Required action:
Reproduce verbatim every line of the listing below, starting at the line that contains "L'hôtel le plus" and continuing through the last line of the listing, with both of those lines included.

Listed records:
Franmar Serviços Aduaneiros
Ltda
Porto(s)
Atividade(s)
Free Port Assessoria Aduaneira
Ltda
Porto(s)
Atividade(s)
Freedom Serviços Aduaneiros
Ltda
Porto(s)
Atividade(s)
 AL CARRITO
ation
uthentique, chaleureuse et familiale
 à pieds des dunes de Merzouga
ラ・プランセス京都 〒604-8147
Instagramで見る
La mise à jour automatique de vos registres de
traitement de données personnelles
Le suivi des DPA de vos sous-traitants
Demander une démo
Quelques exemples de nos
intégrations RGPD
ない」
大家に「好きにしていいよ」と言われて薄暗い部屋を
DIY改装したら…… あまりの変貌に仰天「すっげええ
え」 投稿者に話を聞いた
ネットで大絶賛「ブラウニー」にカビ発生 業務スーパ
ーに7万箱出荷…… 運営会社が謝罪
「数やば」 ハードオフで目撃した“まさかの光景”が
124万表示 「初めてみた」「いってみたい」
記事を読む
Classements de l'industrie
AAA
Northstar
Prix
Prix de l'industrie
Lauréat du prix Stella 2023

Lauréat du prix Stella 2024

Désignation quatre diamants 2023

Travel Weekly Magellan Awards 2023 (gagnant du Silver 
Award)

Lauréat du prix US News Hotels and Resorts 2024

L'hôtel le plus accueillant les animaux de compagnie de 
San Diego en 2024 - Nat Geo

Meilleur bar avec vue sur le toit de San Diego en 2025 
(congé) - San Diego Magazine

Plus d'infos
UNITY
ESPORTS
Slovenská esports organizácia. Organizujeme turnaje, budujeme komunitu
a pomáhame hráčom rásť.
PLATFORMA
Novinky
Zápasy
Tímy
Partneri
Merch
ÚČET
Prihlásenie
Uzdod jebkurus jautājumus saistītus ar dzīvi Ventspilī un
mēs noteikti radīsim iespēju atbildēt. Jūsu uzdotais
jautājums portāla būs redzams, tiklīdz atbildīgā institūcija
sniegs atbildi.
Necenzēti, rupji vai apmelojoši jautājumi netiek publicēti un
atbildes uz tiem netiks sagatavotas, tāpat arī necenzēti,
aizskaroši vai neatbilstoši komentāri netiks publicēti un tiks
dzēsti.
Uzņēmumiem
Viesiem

Task output:
L'hôtel le plus accueillant les animaux de compagnie de 
San Diego en 2024 - Nat Geo

Meilleur bar avec vue sur le toit de San Diego en 2025 
(congé) - San Diego Magazine

Plus d'infos
UNITY
ESPORTS
Slovenská esports organizácia. Organizujeme turnaje, budujeme komunitu
a pomáhame hráčom rásť.
PLATFORMA
Novinky
Zápasy
Tímy
Partneri
Merch
ÚČET
Prihlásenie
Uzdod jebkurus jautājumus saistītus ar dzīvi Ventspilī un
mēs noteikti radīsim iespēju atbildēt. Jūsu uzdotais
jautājums portāla būs redzams, tiklīdz atbildīgā institūcija
sniegs atbildi.
Necenzēti, rupji vai apmelojoši jautājumi netiek publicēti un
atbildes uz tiem netiks sagatavotas, tāpat arī necenzēti,
aizskaroši vai neatbilstoši komentāri netiks publicēti un tiks
dzēsti.
Uzņēmumiem
Viesiem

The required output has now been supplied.